Я на тебя так злюсь, дорогой, что разрежу тебе грудь ножом, истекай кровью! Вот
Но, как ни странно, ее резоны мне очень понятны, даже близки. Я и сам последние сутки только и делал, что злился, и до этого тоже. Сколько же разного можно натворить в гневе.
— Я потом пожалела, Айк! — продолжает Мария. — А когда ты повез Веру в отель, думала, умру…
Столько в ее словах эмоций, чувств. Меня в очередной раз за последние минуты пробирает.
— Прости меня за это, пожалуйста, — прошу ее. — За злые слова прости, за глупые ревнивые выходки, за то, что вообще повел тебя на тот тест. Чувствовал, что не надо было…
— Убедись, Айк, — вдруг говорит Мария, выставляя вперед правую руку. — Возьми кровь, сделай еще один анализ. Прошу!
Смотрю на нее, и от одного ее вида меня изнутри пробирает судорогой.
Мария лежит с катетером в левой руке, одета в белую ночную рубашку, накрыта до груди одеялом. Сама бледная, почти белая, прямо под цвет покрывала и ночной рубашки, даже губы почти бесцветные, а под глазами синяки. Она выглядит слабой, болезненной, но это не мешает ей выставлять вперед руку. Давай, Айк, зови медсестру, пусть тычет в меня иголками, берет кровь…
Как будто я позволю этому случиться.
Мне жалко ее до боли. После всего, что с ней случилось, причем по моей вине, единственное, чего она достойна, — это самого бережного в мире отношения. Его-то она и получит.
Не нужны мне от нее больше никакие доказательства. Я все, что хотел услышать, услышал.
Опускаю ее руку на кровать, обещаю:
— Я проверю результаты, Машенька, обязательно. Но не твои. Твоих мне не надо, достаточно тех слов, что ты сейчас сказала. Я Верины результаты перепроверю. Ведь если у тебя ошибочный тест, у Веры ведь тоже может быть, так?

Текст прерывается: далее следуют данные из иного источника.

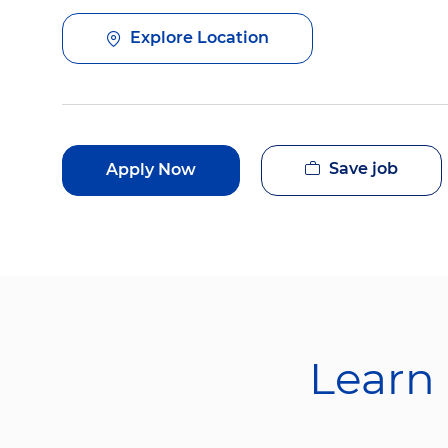
Explore Location
Save job
Apply Now
Learn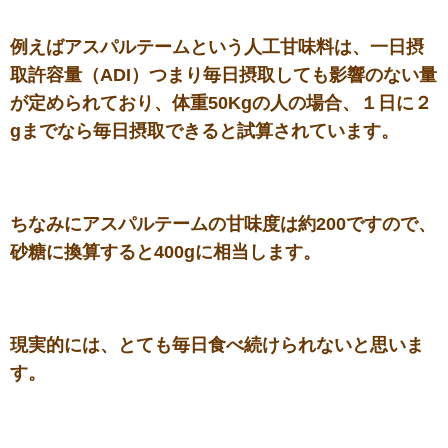
例えばアスパルテームという人工甘味料は、一日摂
取許容量（ADI）つまり毎日摂取しても影響のない量
が定められており、体重50Kgの人の場合、１日に２
gまでなら毎日摂取できると試算されています。
ちなみにアスパルテームの甘味度は約200ですので、
砂糖に換算すると400gに相当します。
現実的には、とても毎日食べ続けられないと思いま
す。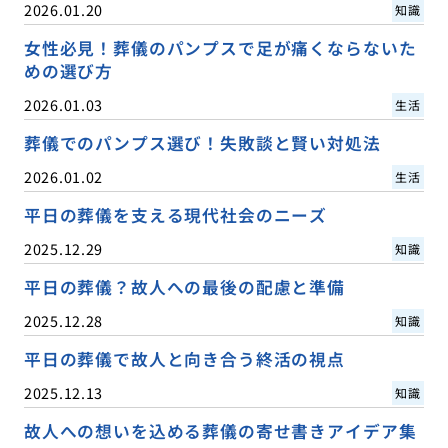
2026.01.20
知識
女性必見！葬儀のパンプスで足が痛くならないた
めの選び方
2026.01.03
生活
葬儀でのパンプス選び！失敗談と賢い対処法
2026.01.02
生活
平日の葬儀を支える現代社会のニーズ
2025.12.29
知識
平日の葬儀？故人への最後の配慮と準備
2025.12.28
知識
平日の葬儀で故人と向き合う終活の視点
2025.12.13
知識
故人への想いを込める葬儀の寄せ書きアイデア集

Последние слова я говорю с нажимом.
Неожиданно замечаю, как в глазах Марии появляется надежда.
— Я к тебе за этим и приходила утром, Айк. Очень сомневаюсь, что у нее твой ребенок!
Беру ее за руку и говорю:
— Машенька, ты отдыхай, поправляйся, набирайся сил. А я все сделаю как надо, верь мне. Потом тебе расскажу. И за мои сомнения в тебе прости, их больше нет.
Мария кивает, будто бы с облегчением выдыхает.
Целую ее холодные пальцы, встаю и выхожу из палаты.
А все-таки как хорошо, что я не успел выдать Марии свой гениальный план про принятие ее с чужим ребенком и рождение четвертого. Чую, тогда вместо откровенного разговора она зашвырнула бы в меня капельницей.
Глава 40. Как по нотам
Айк
Я выхожу из палаты Марии, направляюсь к лифту. Но не успеваю войти, как из кабины показывается ведьма без метлы, точнее моя свояченица Катерина.
— Это все ты виноват! — шипит она и тычет в меня пальцем, как только выходит из лифта. — Из-за тебя Машка тут!